Table 1. Cervical stenosis grading scheme adapted from Muhle et al.
Table 2. Summarizes the clinical and demographic characteristics of our cohort. SD = standard deviation, RRMS = relapsing-remitting MS, PPMS = primary progressive MS, SPMS = secondary progressive MS, PRMS = progressive relapsing MS. Two tailed p-values were estimated from Student’s T-tests or z-tests where applicable with asterisks (*) denoting significance.
Table 3. Summarizes relevant data regarding lesion distribution and characteristics across the two groups. Two tailed p-values were estimated from Student’s T-tests or z-tests where applicable with asterisks (*) denoting significance.

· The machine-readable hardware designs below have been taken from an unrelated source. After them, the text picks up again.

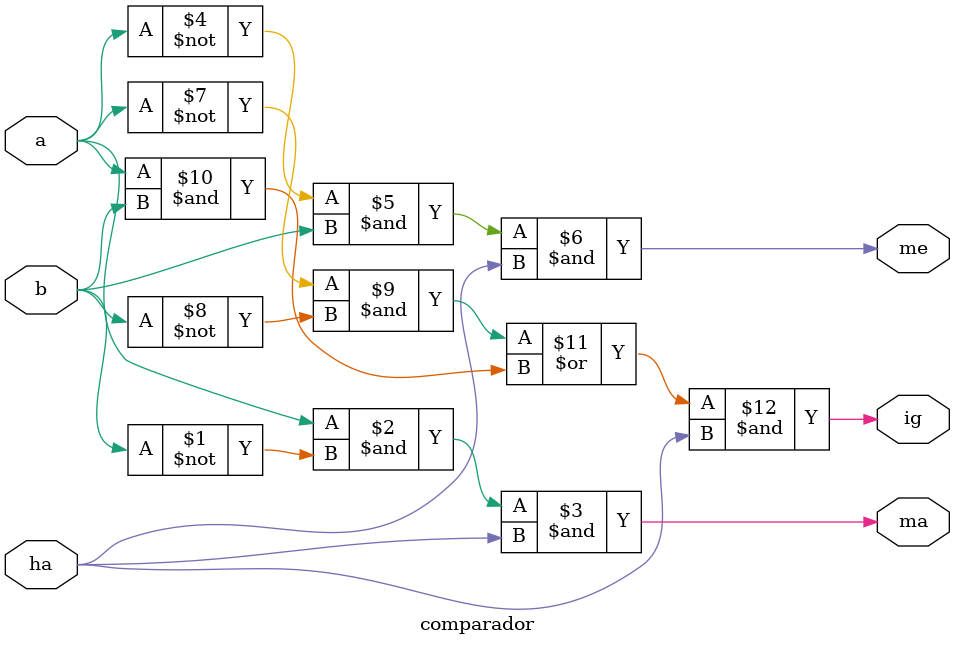
<source format=v>

module comparador(ig,me,ma,a,b,ha);

input a,b,ha;
output ig,me,ma;
assign ma = (a & ~b) & ha;
assign me = (~a & b) & ha;
assign ig = ((~a & ~b) | (a&b)) & ha;

endmodule
</source>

Table 4. Chi-squared test for association between segments with at least grade 2 CS and segments with an MS lesion; as well as, test for association between segments with grade 3 CS and segments with an MS lesion. OR = odds ratio, CI = 95% confidence interval.
Funding
This research did not receive any specific grant from funding agencies in the public, commercial, or not-for-profit sectors.
Dr. Berger has received grants from Biogen and Genentech/Roche. He is on the Scientific Advisory Board for Novartis and Inhibikase. He serves as the Chair of the Data and Safety Monitoring Board for MAPI. He has received consultant fees from Biogen, Genentech/Roche, Celgene, Millennium/Takeda, Excision Bio, Amgen, Shire, Dr. Reddy, Serono, Morphic, Encycle, Merck, and MAPI. He is the Infection Section Editor of Multiple Sclerosis and Associated Disorders.
Footnotes
Declaration of Competing Interest
Drs. Gratch, Do, Khankhanian, Schindler, and Schmitt have no conflicts of interest to disclose.